Exercise description:
From the first line of the records through the line containing "1,829,156,132 | 0.65 |", retype every line exactly and nothing else.

++++++

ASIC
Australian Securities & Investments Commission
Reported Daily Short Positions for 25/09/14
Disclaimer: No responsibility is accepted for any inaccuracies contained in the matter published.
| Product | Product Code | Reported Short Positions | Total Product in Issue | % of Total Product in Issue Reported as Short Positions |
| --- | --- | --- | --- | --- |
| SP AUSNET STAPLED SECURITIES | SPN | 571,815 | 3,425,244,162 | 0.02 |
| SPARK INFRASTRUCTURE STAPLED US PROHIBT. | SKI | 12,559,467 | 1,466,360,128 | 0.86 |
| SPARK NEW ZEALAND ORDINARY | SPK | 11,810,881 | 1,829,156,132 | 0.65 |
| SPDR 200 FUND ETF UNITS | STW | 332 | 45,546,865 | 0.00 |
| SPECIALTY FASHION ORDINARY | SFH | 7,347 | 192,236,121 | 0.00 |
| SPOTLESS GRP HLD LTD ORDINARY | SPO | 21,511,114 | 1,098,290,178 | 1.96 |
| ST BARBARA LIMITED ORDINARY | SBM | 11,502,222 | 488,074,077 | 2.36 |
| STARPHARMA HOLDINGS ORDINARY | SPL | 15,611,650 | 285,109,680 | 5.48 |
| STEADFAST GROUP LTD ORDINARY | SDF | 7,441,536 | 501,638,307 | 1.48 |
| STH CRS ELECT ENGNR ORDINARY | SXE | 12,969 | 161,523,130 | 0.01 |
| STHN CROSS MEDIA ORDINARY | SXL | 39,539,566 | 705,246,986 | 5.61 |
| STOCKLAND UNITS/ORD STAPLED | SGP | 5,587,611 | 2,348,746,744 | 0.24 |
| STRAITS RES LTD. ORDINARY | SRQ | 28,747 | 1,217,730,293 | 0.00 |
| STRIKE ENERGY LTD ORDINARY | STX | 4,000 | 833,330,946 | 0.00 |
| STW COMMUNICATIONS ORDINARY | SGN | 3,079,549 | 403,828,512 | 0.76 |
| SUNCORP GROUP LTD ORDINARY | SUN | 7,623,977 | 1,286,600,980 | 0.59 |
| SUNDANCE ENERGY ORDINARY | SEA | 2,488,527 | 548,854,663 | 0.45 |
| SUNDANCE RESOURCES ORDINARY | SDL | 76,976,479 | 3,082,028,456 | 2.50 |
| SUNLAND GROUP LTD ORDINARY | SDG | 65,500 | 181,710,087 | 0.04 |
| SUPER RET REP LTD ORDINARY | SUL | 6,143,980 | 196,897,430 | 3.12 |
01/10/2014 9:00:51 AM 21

++++++

Expected answer:
ASIC
Australian Securities & Investments Commission
Reported Daily Short Positions for 25/09/14
Disclaimer: No responsibility is accepted for any inaccuracies contained in the matter published.
| Product | Product Code | Reported Short Positions | Total Product in Issue | % of Total Product in Issue Reported as Short Positions |
| --- | --- | --- | --- | --- |
| SP AUSNET STAPLED SECURITIES | SPN | 571,815 | 3,425,244,162 | 0.02 |
| SPARK INFRASTRUCTURE STAPLED US PROHIBT. | SKI | 12,559,467 | 1,466,360,128 | 0.86 |
| SPARK NEW ZEALAND ORDINARY | SPK | 11,810,881 | 1,829,156,132 | 0.65 |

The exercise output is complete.